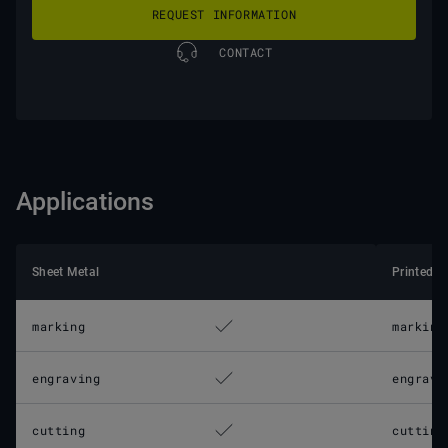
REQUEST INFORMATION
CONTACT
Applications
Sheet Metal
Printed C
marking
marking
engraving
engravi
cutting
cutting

## WHAT YOU NEED TO DO
Put each line of text from the items above into a Markdown table with the columns Number and Line, numbering the lines in order and skipping blank ones. Leave the pictures out.

## ANSWER FOR THE TASK
| Number | Line |
|---|---|
| 1 | REQUEST INFORMATION |
| 2 | CONTACT |
| 3 | Applications |
| 4 | Sheet Metal |
| 5 | Printed C |
| 6 | marking |
| 7 | marking |
| 8 | engraving |
| 9 | engravi |
| 10 | cutting |
| 11 | cutting |